Séminaire “Santé mentale : regards de philosophes”, coordonée par Eva Liévain.
En partenariat avec le Lab Sorbonne Université.
La santé mentale occupe une place centrale dans la philosophie de Kant et traverse toute son œuvre, au point même de définir celle-ci comme une critique de la faculté de juger de travers. Loin du cliché selon lequel la philosophie des Lumières claironnerait le triomphe de la raison contre la superstition, Kant identifie au cœur même de la raison la puissance de délirer. Rien n’est plus naturel à notre faculté de raisonner que de déraisonner. D’abord, Kant dégage la solidarité entre ce qu’il appelle « les maladies de la tête » et les maux de la société. Ensuite, il n’aborde pas l’écart entre la santé mentale et les dérèglements de l’esprit comme un saut qualitatif mais comme une différence de degré, ce qui fait du pathologique un état plus ou moins normal. Enfin, s’il appartient au médecin de connaître et de soigner les effets du corps sur l’esprit, il revient au philosophe, selon lui, de penser, pour les réguler, les effets de l’esprit sur le corps. Dans cette triple perspective (sociale, quantitative et philosophique), nous étudierons la façon dont on peut, avec Kant, examiner les confins de la santé et des maladies mentales à partir de cette hypothèse que les troubles mentaux relèvent d’un problème d’orientation dans l’espace, dans son corps et dans sa tête, problème qui dépend, en dernière analyse, de notre sens du temps.

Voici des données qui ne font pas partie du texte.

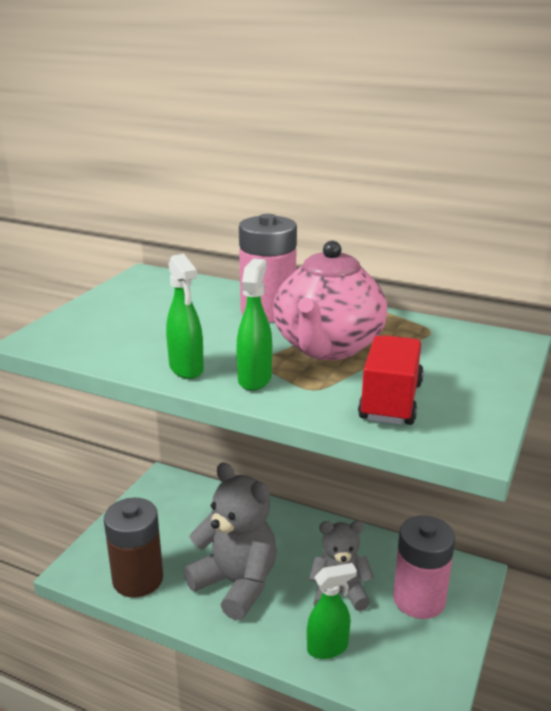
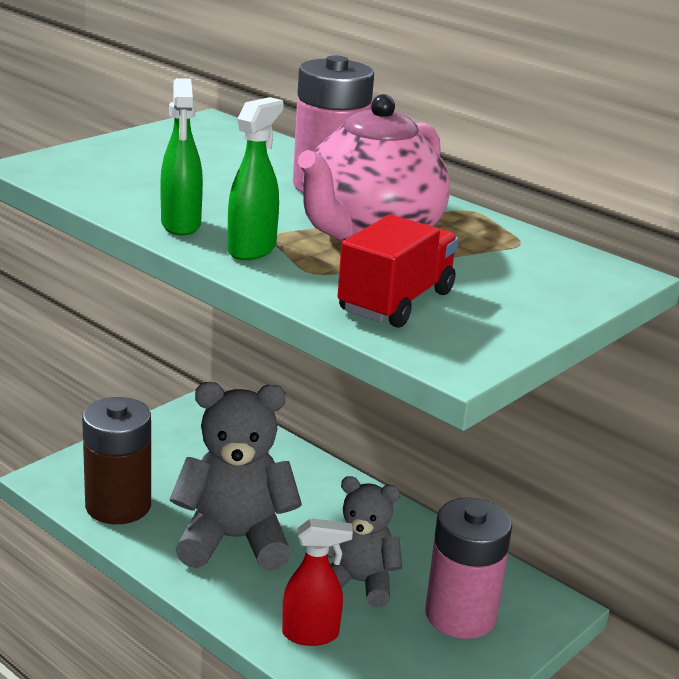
camera: 15 degrees right, 0 degrees up
grey teddy bear [183,463,277,620] -> grey teddy bear turned 60 degrees counterclockwise [170,382,302,571]
green spray bottle [307,563,357,659] -> red spray bottle [282,518,353,646]

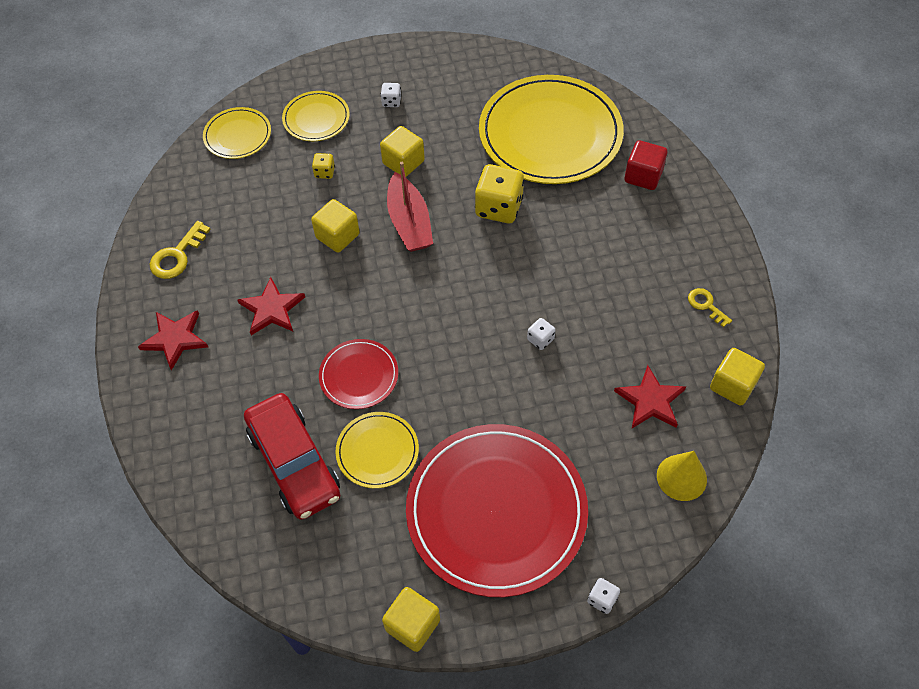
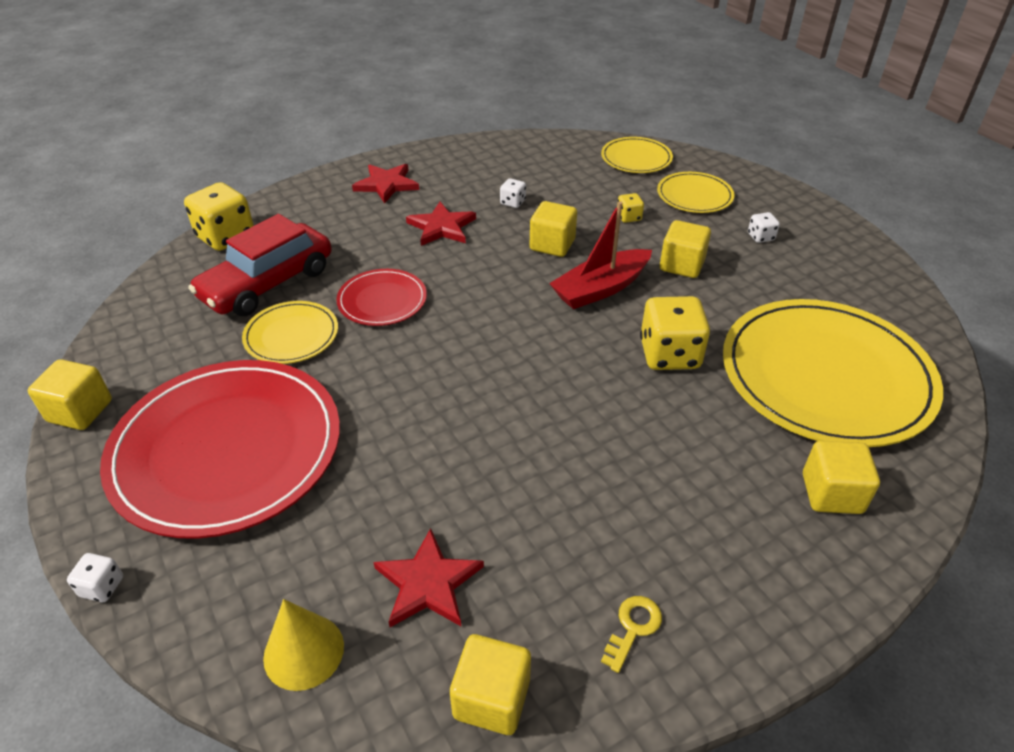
camera: 70 degrees right, 15 degrees down
yellow key [150,221,211,279] -> none
white dice [527,318,556,350] -> white dice moved to [500,178,526,208]
red cube [624,140,668,190] -> yellow cube [803,441,880,514]
none -> yellow dice [184,182,254,251]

Nous poserons le problème de l’articulation du temps interne et de l’espace externe : pourquoi le bon sens défaille-t-il là où le sens du temps déraille ?
Agrégé et docteur en philosophie, Guillaume Pigeard de Gurbert est professeur de khâgne à Limoges. Sa thèse s’intitulait « Le spectre du possible » a été soutenue en 2000, à Paris-I-Panthéon-Sorbonne. Parallèlement à son enseignement, il poursuit une recherche consacrée à la philosophie des Lumières et à Kant en particulier. Il a notamment coordonné le colloque “Qu’est-ce que les Lumières ?” (Oxford, 2003) et la publication des actes dans les Studies on Voltaire and the Eighteenth Century (Oxford, 2006). Il est l’auteur de plusieurs articles sur la philosophie kantienne et d’un livre Kant et le temps (Kimé, 2015). Il a par ailleurs publié une série d’essais philosophiques : Le spectre du possible (Kimé, 2016), Contre la philosophie (Actes Sud, 2010), Le Mouchoir de Desdémone (Actes Sud, 2001).